Berry, Seiders, and Grewal (2002) developed a conceptual model of service convenience (SERVCON) which defines service convenience as customers’ “time and effort perceptions related to buying or using a service” (p. 4), and describe it as a multidimensional construct. Chang, Polonsky, and Junek (2007) looked at service convenience related to health club membership and found that the dimensions were valid and reliable in that context. Colwell et al. (2008) developed and validated scales to measure service convenience in the context of personal cellular telephone and Internet usage. Bianchi (2009) investigated customers’ expectations of convenience related to convenience stores in Chile. Clulow and Reimers (2009) looked at factors related to retail center convenience among Australian consumers. Researchers examining e-service have tended to disregard the robustness of validated service convenience models. Researchers have added new dimensions rather than testing the existing model against e-service data.
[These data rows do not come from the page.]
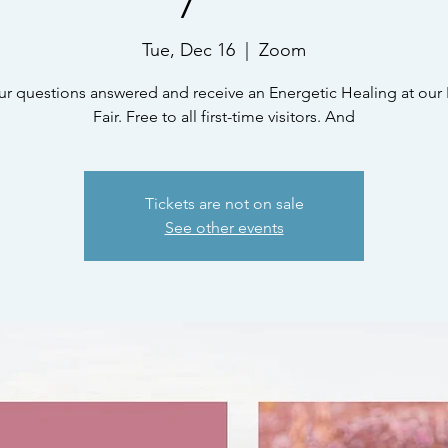
Tue, Dec 16
  |  
Zoom
ur questions answered and receive an Energetic Healing at our 
Fair. Free to all first-time visitors. And
Tickets are not on sale
See other events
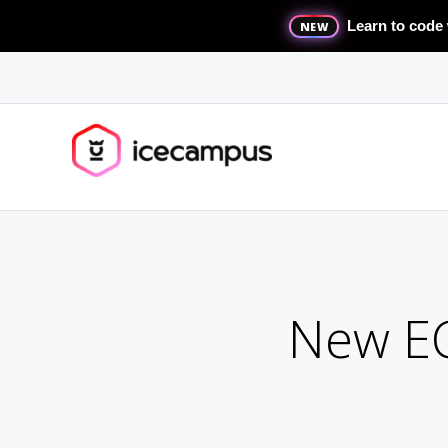
Learn to code 
NEW
New EC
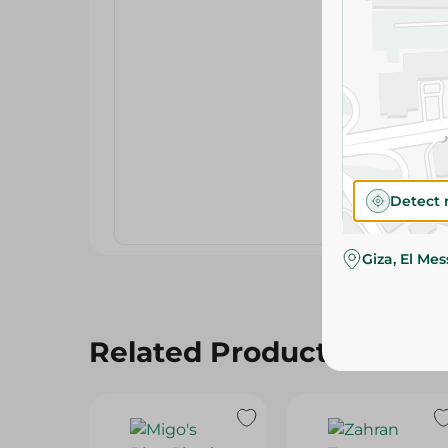
Detect 
Giza, El Me
Related Products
This research study examines whether it is appropriate to apply the service convenience model validated for brick and mortar retailing to e-service.

Several researchers have examined factors that relate to online sales (Ranganathan & Gradon, 2002; Udo & Marquis, 2002). However those studies looked at characteristics of the web sites rather than purchase convenience. Dillon and Reif (2004) examined characteristics of the product, shopping experience, customer service, and consumer risk in young adults’ purchases of textbooks online. Zhang and Prybutok (2005) added to research on online shopping, and found that dimensions of convenience were related to e-service quality in evaluating online shopping. More recently, Jiang, Yang and Jun (2013) specifically looked at service convenience in online environments. Unfortunately, they reject the usefulness of the SERVCON model in this environment without testing it for online shopping. Instead, they construct and test an alternative model. Lai, Ulhas & Lin (2014) proposed a modified SERVCON model labeled EC-SERVCON which does examine the elements of service convenience for e-retailing. The study focuses on the service elements associated with the purchase of products online. The authors use a perceptions-minus-expectations gap approach to modify the SERVCON model and then validate their modified model for the e-retail shopping experience. Our study examines convenience in the context of textbook purchasing using the SERVCON model in both the traditional and online purchasing experience. In this environment, service is paramount and the product is a commodity item (textbook needed for a class).